Thank you!  I appreciate your great reply.  Very helpful and some nice thoughts to consider.  I am thinking the laterals in a 450 unit can be the same length as the laterals in a 900 acre unit.  The length of the unit just has to be the same.  The width might be different and the total number of wells less.  Also, if the 450 acre unit drilled two successful wells, the royalty income is received today, and can be reinvested.  There is less uncertainty with regards to when future wells might come online.  It seems like a preference can be made in regards to unit size.

Our lease specifies all our land in only one unit.  However, the O &G split our land into two units, which violates our lease.  Now I am trying to understand what I should do.  we have not signed the division order.  We wanted a higher royalty income sooner, rather than later, and do not like having the smaller decimal interest.  We are challenging that our land was split into two units when our lease says only one unit. Two wells were drilled, and both drain from our land.  Still waiting for the O & G to reply (I won't specify the company)

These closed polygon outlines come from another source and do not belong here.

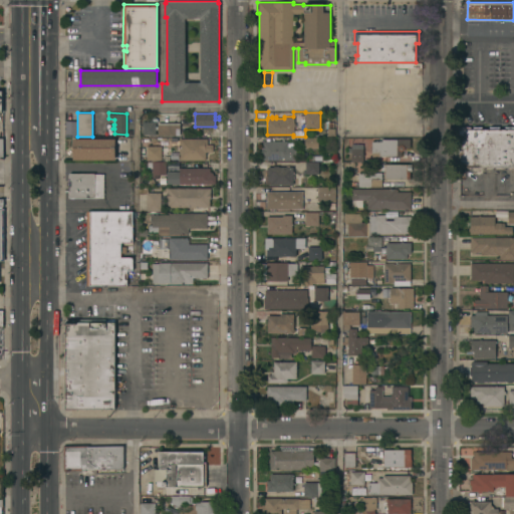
[(156,121),(156,135),(143,135),(143,121),(156,121)]
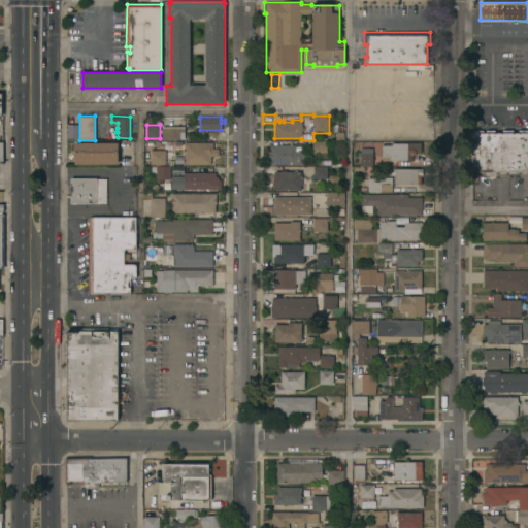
[(185,126),(185,139),(162,139),(162,127),(185,126)]
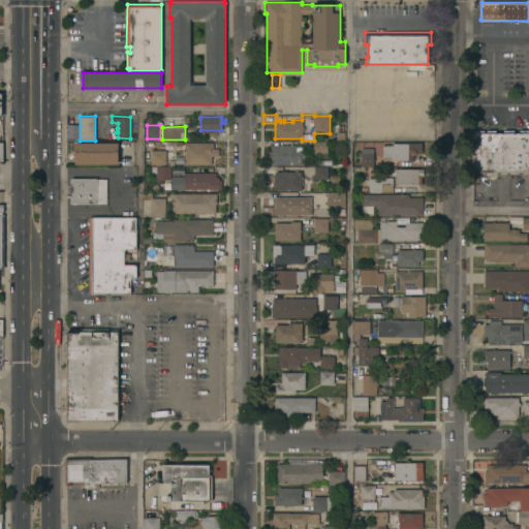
[(528,172),(471,172),(471,132),(528,131),(528,172)]
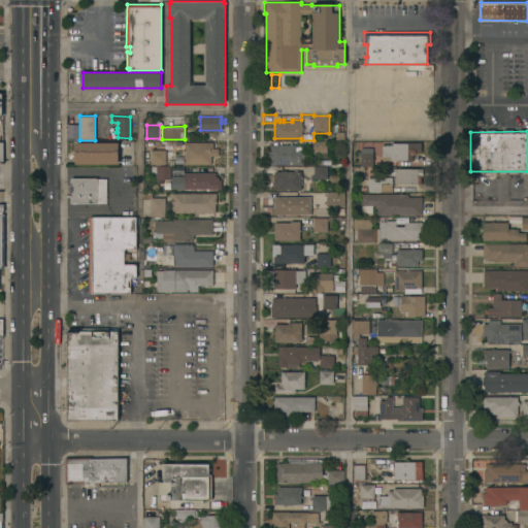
[(327,140),(327,152),(314,152),(314,140),(327,140)]
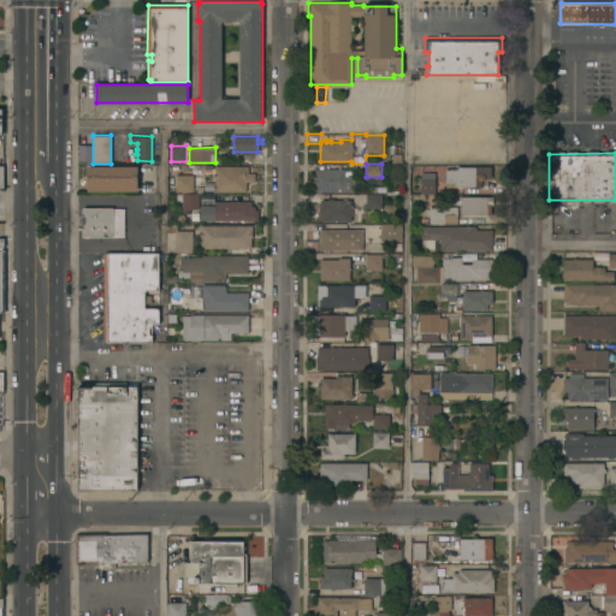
[(137,166),(137,191),(88,191),(88,166),(137,166)]
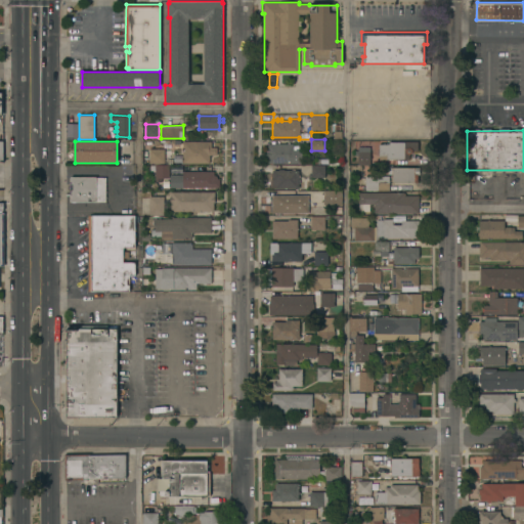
[(182,163),(182,141),(211,141),(211,147),(217,147),(217,155),(210,155),(210,163),(182,163)]
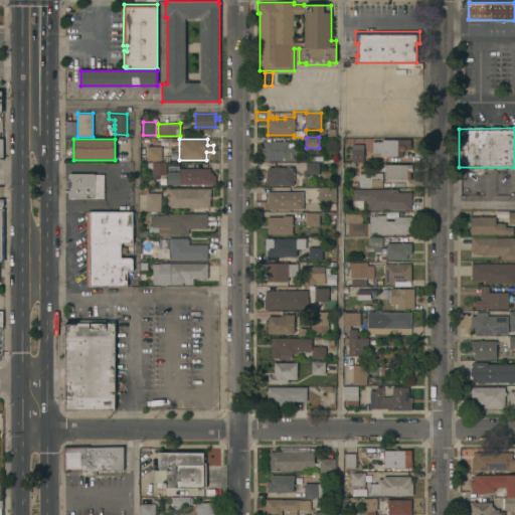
[(410,139),(410,149),(404,149),(404,150),(402,151),(402,156),(372,156),(372,141),(382,141),(382,139),(410,139)]
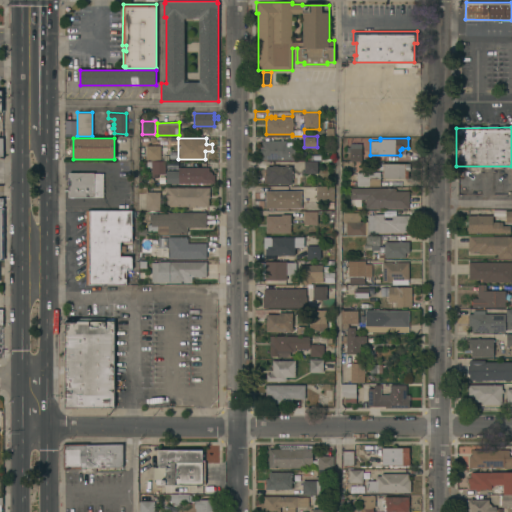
[(286,140),(286,146),(294,146),(294,159),(262,159),(262,154),(260,154),(260,147),(262,147),(262,140),(286,140)]
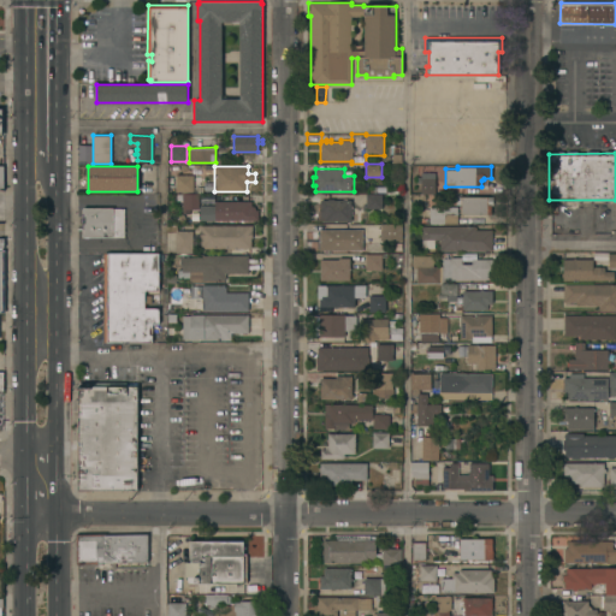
[(193,175),(193,191),(183,191),(183,193),(183,194),(177,194),(177,191),(176,191),(176,175),(193,175)]
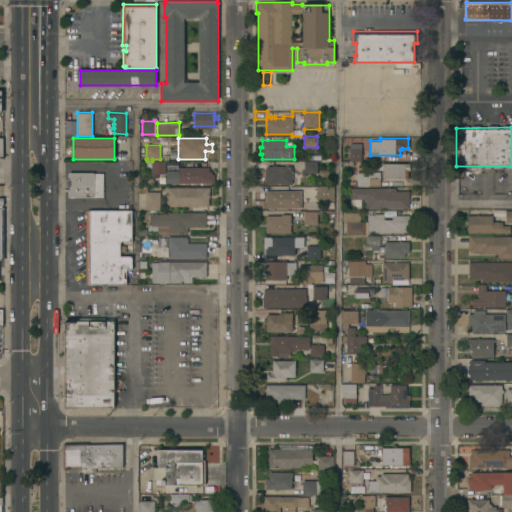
[(361,161),(350,161),(350,148),(361,148),(361,161)]
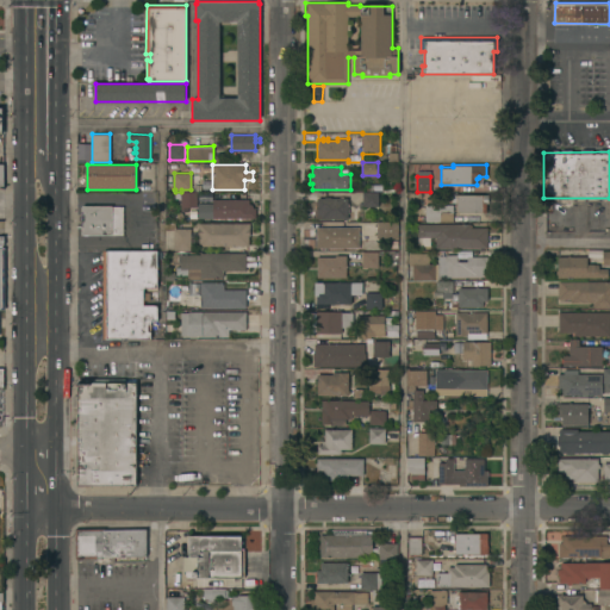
[(197,207),(181,206),(181,192),(181,191),(197,191),(197,207)]
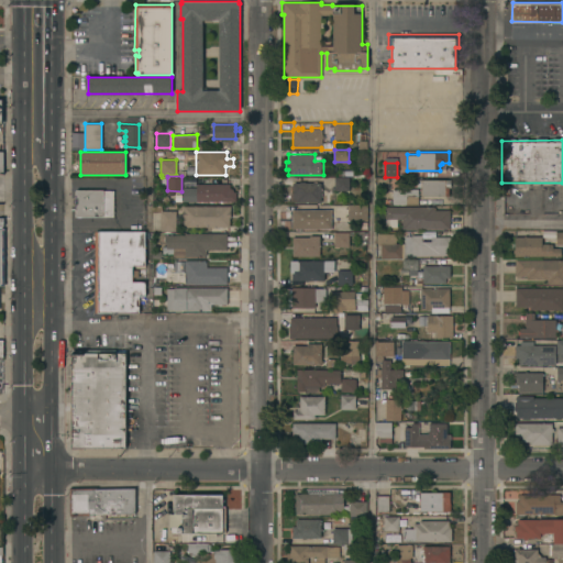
[(334,190),(334,177),(349,177),(349,190),(334,190)]
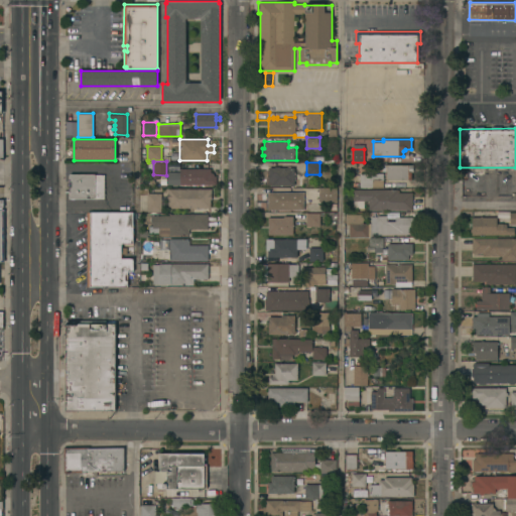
[(167,171),(167,163),(180,164),(180,171),(167,171)]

Sorry for the delay responding.  I think I know what is happening.  I have seen division orders for units with a total of over a thousand heirs inside the unit.  That means that all 1,000 heirs have to have language specific in the lease to allow for a maximum unitization clause.  There is no way you are going to get all 1,000 heirs to agree to the same clauses.  The companies have to get creative.  Thus... one well units, which as I said can be risky, or two one well units, which is less risky but serve the same purpose as a two lateral unit.  Ask for a copy of the units declaration...both of them.  They are of the public domain and should have been recorded in the courthouse.  If both units butt up against each other and you have no acreage that has not been unitized...to be honest I would not worry about it.  If you have stranded acreage then I would ask to amend the lease.  Have the company pay you a pugh clause rental for the stranded acreage...and amend your lease so that the company only has rights to the producing formation...the Marcellus.  The company would have to surrender all formations above the Marcellus and below the top of the Onondaga...that is what I would do...they screwed up so make them pay for it...this way.